Do You Want To Be Filled With The Spirit?

Longing to See the Holy Spirit Work in a New Way

I meet on a weekly basis with my Life Transformation Group. It consists of three other men who are committed to making disciples who make disciples. Just this morning we were talking about the role of the Holy Spirit in our lives. One of the questions I asked was, “do you think there is more of the Christian life that you could be experiencing?”

I think this is a good question for all of us to ask. Do we genuinely desire for the Holy Spirit to change us, grow us, and empower us? Or, have we grown rather comfortable spiritually and would have to admit that it has been far too long since we really pleaded with God to reveal more of himself to us?

The Baptism of the Holy Spirit

During our Life Transformation Group discussion we talked about the difference between the baptism of the Holy Spirit and the filling of the Holy Spirit.

John said this in Matthew 3:11, “I baptize you with water for repentance, but he who is coming after me is mightier than I, whose sandals I am not worthy to carry. He will baptize you with the Holy Spirit and fire.”

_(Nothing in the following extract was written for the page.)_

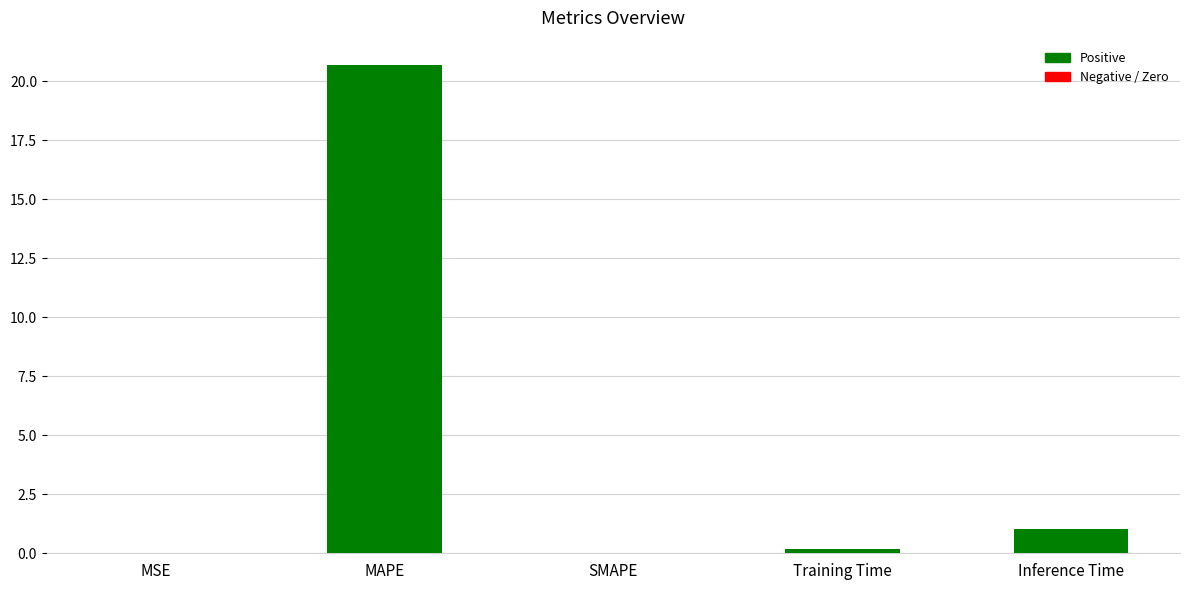

At which label is the value closest to 10?

Inference Time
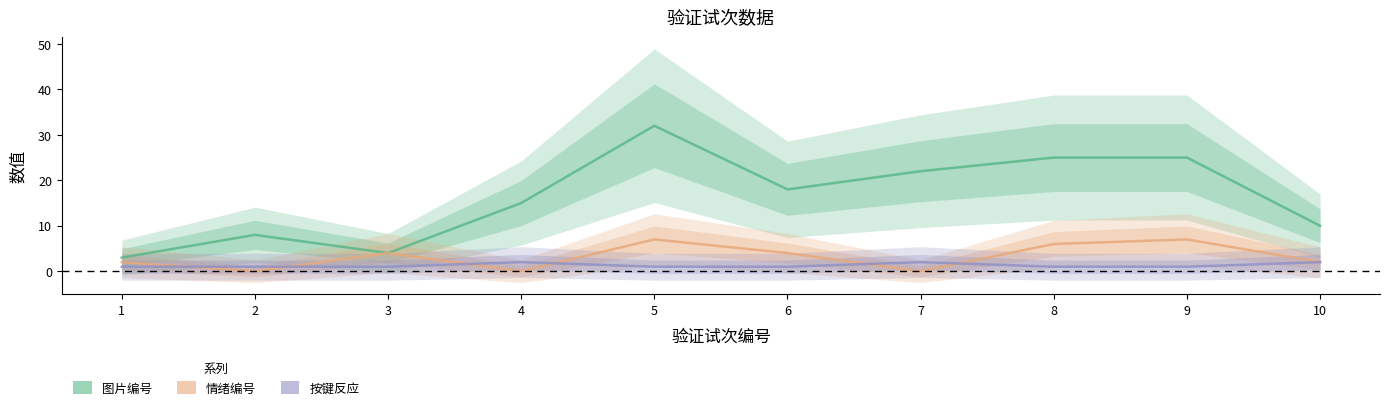

What is the sum of the 图片编号 values at 3 and 8?

29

Being baptized in the Holy Spirit is what happens when a person first places their faith in Jesus Christ and repents of their sin. The baptism of the Holy Spirit is immediate upon being saved and it is permanent. It is also not something that can be repeated.

The Filling of the Holy Spirit

In Ephesians 5:18 the apostle Paul writes this, “And do not get drunk with wine, for that is debauchery, but be filled with the Spirit.”

Being filled with the Holy Spirit is different than being baptized with the Holy Spirit. Paul commands us to continually seek after the power and filling of the Holy Spirit in our every day lives.

Making Room for the Holy Spirit

So, what can we do to be filled with the Holy Spirit? I believe there are a number of biblical answers to that question. But one of the more important things we can do to be filled with the Holy Spirit is to ask God to reveal to us what there is in our life that we need to surrender or repent of. In 1 Thessalonians 5:19 Paul writes, “Do not quench the Spirit.”  So we know, as frightening as it sounds, that it is possible to diminish or stifle the work the Spirit longs to do in our lives.

This morning, our Life Transformation Group, took time just to quietly pray and ask God to reveal to us anything in our life that we need to change in order for the Holy Spirit to fill us with his power. We only took a few minutes of quiet prayer and each one of us came up with something that we sensed the Spirit telling us that we need to do or surrender.

What about you? Would you be willing, right now, to take some time and ask the Spirit to reveal to you anything in your life that is keeping the Holy Spirit from filling and empowering you?